What is meant by the error deviation in the script?
-The error deviation is the sum of the squared differences between the actual values of 'y' and the predicted values ('y hat'). It represents the part of the variation in 'y' that is not explained by the regression line.
How is the total deviation of 'ypsilon' calculated?
-The total deviation of 'ypsilon' is calculated by summing the squared differences between each observed 'y' value and the overall mean of 'y'.
What is the significance of the determination index (R-squared) in the script?
-The determination index, often denoted as R-squared, is a measure of how well the regression line fits the data. It is calculated as the ratio of the regression deviation to the total deviation of 'ypsilon'. It varies between 0 and 1, with values closer to 1 indicating a better fit.
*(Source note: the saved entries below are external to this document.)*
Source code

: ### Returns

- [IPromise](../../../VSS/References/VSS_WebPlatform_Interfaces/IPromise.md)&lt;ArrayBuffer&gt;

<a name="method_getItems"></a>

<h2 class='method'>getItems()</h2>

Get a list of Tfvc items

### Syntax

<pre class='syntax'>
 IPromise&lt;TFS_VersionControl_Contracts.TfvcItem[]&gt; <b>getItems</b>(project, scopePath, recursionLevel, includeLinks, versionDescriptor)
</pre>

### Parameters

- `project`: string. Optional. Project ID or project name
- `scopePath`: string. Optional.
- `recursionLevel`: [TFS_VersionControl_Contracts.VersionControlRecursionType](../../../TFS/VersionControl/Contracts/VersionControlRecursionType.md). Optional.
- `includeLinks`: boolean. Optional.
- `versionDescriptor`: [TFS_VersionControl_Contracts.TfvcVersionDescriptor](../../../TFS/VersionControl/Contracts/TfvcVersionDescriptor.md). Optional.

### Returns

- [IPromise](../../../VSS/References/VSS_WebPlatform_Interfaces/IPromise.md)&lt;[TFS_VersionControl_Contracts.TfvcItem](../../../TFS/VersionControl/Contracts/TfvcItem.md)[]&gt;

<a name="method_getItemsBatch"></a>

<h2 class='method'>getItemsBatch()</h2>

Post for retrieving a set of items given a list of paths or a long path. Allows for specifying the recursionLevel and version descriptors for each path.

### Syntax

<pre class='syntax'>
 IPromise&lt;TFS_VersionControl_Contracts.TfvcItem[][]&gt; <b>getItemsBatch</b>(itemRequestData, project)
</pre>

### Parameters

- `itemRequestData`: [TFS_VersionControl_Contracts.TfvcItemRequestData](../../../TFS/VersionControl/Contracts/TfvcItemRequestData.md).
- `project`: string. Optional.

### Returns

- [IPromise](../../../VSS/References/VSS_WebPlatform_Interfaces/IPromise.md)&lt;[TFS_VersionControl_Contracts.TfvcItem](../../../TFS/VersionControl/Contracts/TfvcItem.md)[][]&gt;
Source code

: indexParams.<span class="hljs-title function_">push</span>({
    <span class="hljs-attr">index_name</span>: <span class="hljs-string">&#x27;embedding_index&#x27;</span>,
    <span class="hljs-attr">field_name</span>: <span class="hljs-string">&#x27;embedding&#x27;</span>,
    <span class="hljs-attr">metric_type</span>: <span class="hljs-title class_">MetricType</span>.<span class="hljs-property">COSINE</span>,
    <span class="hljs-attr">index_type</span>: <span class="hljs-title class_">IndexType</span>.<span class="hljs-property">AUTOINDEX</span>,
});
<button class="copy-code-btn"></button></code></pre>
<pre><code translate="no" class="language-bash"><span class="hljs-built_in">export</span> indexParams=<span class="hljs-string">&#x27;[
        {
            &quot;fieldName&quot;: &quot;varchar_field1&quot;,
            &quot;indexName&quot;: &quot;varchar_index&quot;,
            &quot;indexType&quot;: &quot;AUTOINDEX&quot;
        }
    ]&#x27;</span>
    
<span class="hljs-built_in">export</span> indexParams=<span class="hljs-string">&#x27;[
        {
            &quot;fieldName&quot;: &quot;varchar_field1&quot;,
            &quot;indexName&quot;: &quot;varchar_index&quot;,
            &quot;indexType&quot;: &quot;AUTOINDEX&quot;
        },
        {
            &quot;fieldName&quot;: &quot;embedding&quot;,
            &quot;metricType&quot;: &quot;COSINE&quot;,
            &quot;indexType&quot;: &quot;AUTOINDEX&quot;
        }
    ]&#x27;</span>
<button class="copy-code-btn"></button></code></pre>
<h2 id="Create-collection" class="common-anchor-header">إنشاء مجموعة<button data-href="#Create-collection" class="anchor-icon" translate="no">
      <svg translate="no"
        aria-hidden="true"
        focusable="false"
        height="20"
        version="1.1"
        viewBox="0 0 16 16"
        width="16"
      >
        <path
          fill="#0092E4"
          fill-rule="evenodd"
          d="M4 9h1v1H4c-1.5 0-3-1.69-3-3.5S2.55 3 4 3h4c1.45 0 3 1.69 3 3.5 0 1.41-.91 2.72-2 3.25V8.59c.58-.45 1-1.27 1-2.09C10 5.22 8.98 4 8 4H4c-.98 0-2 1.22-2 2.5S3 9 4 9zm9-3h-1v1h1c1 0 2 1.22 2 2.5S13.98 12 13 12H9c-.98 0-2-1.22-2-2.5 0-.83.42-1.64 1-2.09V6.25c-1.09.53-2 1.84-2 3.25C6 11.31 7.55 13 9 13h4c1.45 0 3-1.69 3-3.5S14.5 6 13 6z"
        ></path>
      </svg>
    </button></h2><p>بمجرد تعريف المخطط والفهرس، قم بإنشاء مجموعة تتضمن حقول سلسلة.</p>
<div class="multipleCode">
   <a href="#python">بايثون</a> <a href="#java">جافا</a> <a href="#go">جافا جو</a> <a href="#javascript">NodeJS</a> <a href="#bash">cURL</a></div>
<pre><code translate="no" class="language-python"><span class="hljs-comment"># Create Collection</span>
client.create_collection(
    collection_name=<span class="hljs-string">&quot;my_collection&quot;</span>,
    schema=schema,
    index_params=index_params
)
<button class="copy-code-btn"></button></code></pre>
What does an R-squared value of 0 indicate about the regression model?
-An R-squared value of 0 indicates that the regression model is not suitable for representing the observed phenomenon, meaning the regression line does not fit the data at all.
How is the alternative formula for calculating the regression deviation used?
-The alternative formula for calculating the regression deviation involves the product of the sum of the cross-deviations of 'x' and 'y' divided by the sum of the deviations of 'x'. This method can be more convenient when dealing with a large number of data points.
What is the interpretation of an R-squared value of 0.61 as mentioned in the script?
-An R-squared value of 0.61 suggests that the linear relationship between 'y' (the dependent variable) and 'x' (the independent variable) explains 61% of the variability in 'y'. This indicates that the regression model fits the data reasonably well.
How does the script differentiate between the simple and weighted cases in regression analysis?
-The script differentiates between the simple and weighted cases by adjusting the formulas for calculating the regression deviation and the determination index to account for the weights assigned to each data point in the weighted case.
What is the coefficient of correlation squared mentioned in the script?
-The coefficient of correlation squared refers to the square of the Pearson correlation coefficient, which is used to measure the strength and direction of the linear relationship between two variables. In the context of regression analysis, it is equivalent to the R-squared value.